§ **Task description**: In the entries below, count every line that has the string "Adaś", and answer with that count alone.

§ **Data in this exercise**:

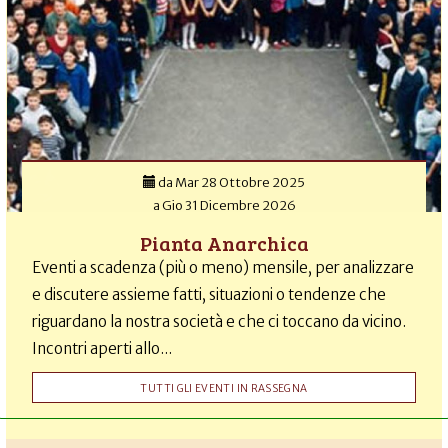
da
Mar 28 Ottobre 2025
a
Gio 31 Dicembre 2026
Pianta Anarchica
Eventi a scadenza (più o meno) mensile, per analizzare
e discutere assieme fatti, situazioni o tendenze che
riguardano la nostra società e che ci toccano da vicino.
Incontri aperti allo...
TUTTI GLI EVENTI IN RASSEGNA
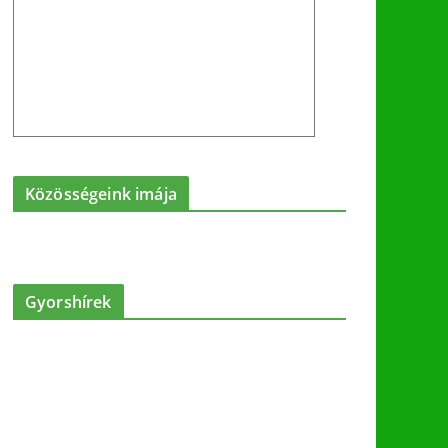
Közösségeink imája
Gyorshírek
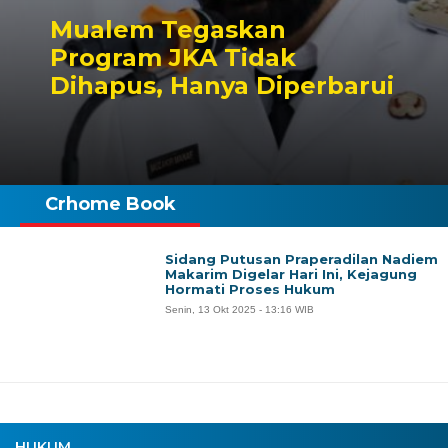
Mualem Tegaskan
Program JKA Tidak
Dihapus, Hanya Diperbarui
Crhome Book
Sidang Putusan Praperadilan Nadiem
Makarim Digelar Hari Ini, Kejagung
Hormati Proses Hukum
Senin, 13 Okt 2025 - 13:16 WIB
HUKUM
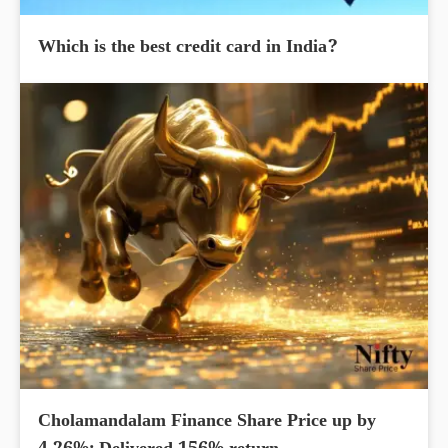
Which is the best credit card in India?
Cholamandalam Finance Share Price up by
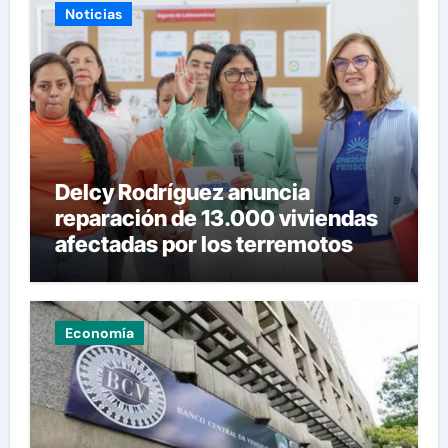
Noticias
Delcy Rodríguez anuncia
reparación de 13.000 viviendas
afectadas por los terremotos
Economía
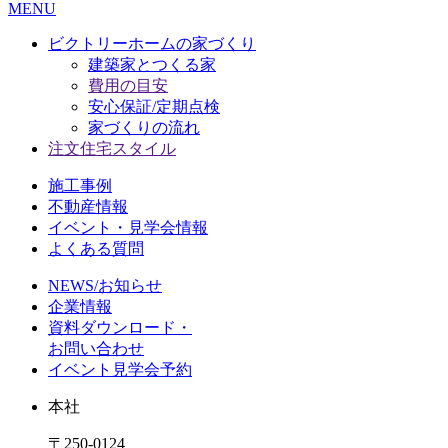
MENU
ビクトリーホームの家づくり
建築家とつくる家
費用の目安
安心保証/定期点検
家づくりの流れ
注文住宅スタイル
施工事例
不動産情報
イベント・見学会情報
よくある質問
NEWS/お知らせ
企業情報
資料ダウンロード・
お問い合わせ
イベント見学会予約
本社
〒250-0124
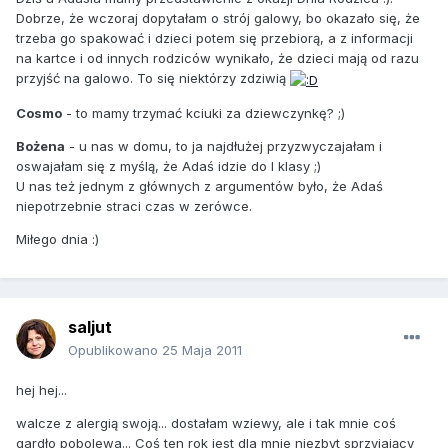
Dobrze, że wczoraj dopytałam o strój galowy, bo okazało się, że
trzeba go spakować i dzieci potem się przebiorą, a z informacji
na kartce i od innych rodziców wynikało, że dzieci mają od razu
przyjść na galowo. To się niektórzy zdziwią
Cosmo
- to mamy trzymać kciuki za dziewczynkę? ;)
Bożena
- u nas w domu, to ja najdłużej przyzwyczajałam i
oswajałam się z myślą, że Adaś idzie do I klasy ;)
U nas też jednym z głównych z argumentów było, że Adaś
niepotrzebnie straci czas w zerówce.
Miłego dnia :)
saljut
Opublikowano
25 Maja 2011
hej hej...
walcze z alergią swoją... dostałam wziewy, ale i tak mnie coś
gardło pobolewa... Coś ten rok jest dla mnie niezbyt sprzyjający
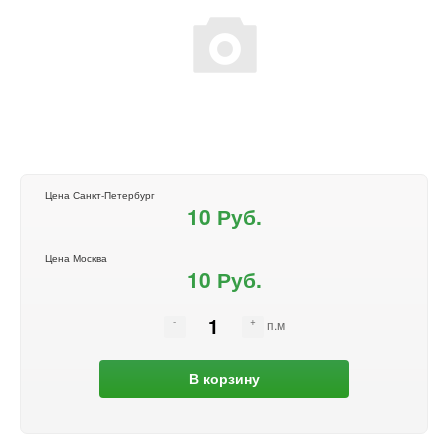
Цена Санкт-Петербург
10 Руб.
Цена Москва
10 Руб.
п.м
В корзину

§ **Exercise result**: 2